Im Gegensatz zu Alkohol ist für Cannabis bzw. den Wirkstoff THC keine tödliche Dosis bekannt. Das physische Abhängigkeitspotential von THC wird als gering eingestuft. Ein weiterer negativer Aspekt von THC ist, dass es sich im Laufe der Zeit im Fettgewebe des Körpers ansammelt. Delta-9-THC wird einigen Stunden nach der Einnahme vom Körper metabolisiert, das heißt in diesem Fall in inaktive Substanzen umgewandelt. Zwei der THC-Metaboliten, nämlich 11-Hydroxy-Tetrahydrocannabinol und 11-nor-9-Carboxy-Delta-9- Tetrahydrocannabinol, die auch als THC bezeichnet werden, jedoch keinerlei psychoaktive Wirkung haben, werden für bis zu sieben Tage im Fettgewebe des Körpers abgelagert.

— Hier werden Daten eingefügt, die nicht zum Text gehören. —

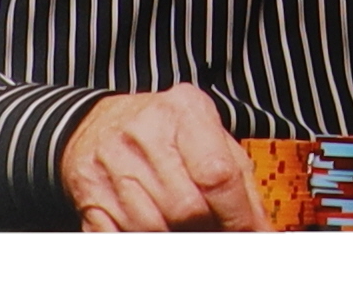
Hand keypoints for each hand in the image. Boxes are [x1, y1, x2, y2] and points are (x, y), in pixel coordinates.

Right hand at [60, 82, 272, 231]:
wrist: (97, 122)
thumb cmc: (165, 131)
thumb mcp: (209, 136)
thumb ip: (240, 181)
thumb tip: (263, 232)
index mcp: (184, 109)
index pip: (218, 174)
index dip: (236, 216)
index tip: (245, 234)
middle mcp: (146, 131)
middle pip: (187, 208)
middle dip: (205, 228)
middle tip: (209, 225)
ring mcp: (112, 161)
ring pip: (155, 230)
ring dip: (173, 237)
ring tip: (178, 221)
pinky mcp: (89, 191)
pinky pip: (122, 238)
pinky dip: (141, 242)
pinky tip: (152, 225)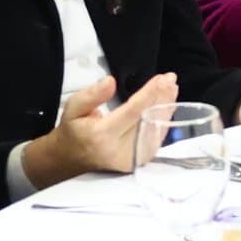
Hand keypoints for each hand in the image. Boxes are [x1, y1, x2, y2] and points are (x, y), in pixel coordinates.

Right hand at [26, 71, 172, 189]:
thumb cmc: (73, 131)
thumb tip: (111, 81)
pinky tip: (167, 106)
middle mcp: (119, 150)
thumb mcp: (73, 108)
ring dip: (166, 108)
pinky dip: (163, 121)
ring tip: (171, 89)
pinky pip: (155, 139)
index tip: (162, 78)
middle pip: (148, 120)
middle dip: (162, 98)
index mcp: (102, 135)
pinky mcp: (137, 162)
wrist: (68, 159)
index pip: (133, 111)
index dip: (150, 93)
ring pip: (155, 130)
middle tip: (170, 79)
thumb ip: (91, 94)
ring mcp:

Regelmässige Kiffer werden das THC nicht mehr los. Die langfristigen gesundheitlichen Auswirkungen dieser THC-Ansammlung sind noch weitgehend unbekannt. Die psychischen Wirkungen treten ab 0,1mg/kg delta9THC auf. Regelmäßig beschrieben wird die sedierende (beruhigend/einschläfernde) Wirkung, milde Euphorie, Entspannung, Abrücken vom Alltagsstreß, aber auch von ängstlicher Unruhe und dsyphorische Verstimmung. Die Sinne werden intensiviert; Farben erscheinen leuchtender und intensiver; das Zeitgefühl wird stark beeinflusst, die Zeit wird oftmals als stark gedehnt empfunden.